> _RECORDS SUPPLIED_:
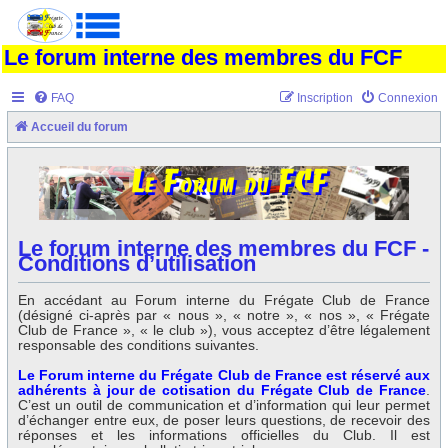
Le forum interne des membres du FCF
FAQ
Inscription
Connexion
Accueil du forum
Le forum interne des membres du FCF -
Conditions d’utilisation
En accédant au Forum interne du Frégate Club de France
(désigné ci-après par « nous », « notre », « nos », « Frégate
Club de France », « le club »), vous acceptez d’être légalement
responsable des conditions suivantes.
Le Forum interne du Frégate Club de France est réservé aux
adhérents à jour de cotisation du Frégate Club de France
.
C’est un outil de communication et d’information qui leur permet
d’échanger entre eux, de poser leurs questions, de recevoir des
réponses et les informations officielles du Club. Il est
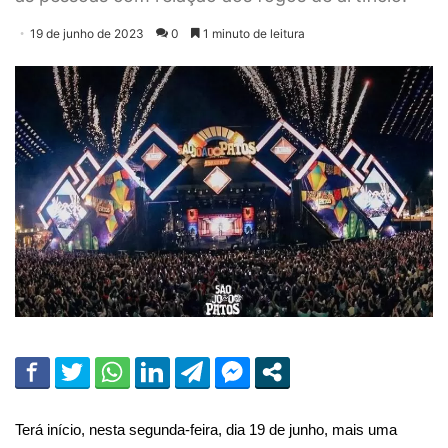
19 de junho de 2023
0
1 minuto de leitura
Terá início, nesta segunda-feira, dia 19 de junho, mais uma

> _ASSIGNED TASK_: Write out all the text lines in the rows above word for word, leaving out the pictures.

> _TASK OUTPUT_:
Le forum interne des membres du FCF
FAQ
Inscription
Connexion
Accueil du forum
Le forum interne des membres du FCF -
Conditions d’utilisation
En accédant au Forum interne du Frégate Club de France
(désigné ci-après par « nous », « notre », « nos », « Frégate
Club de France », « le club »), vous acceptez d’être légalement
responsable des conditions suivantes.
Le Forum interne du Frégate Club de France est réservé aux
adhérents à jour de cotisation du Frégate Club de France
.
C’est un outil de communication et d’information qui leur permet
d’échanger entre eux, de poser leurs questions, de recevoir des
réponses et les informations officielles du Club. Il est
19 de junho de 2023
0
1 minuto de leitura
Terá início, nesta segunda-feira, dia 19 de junho, mais uma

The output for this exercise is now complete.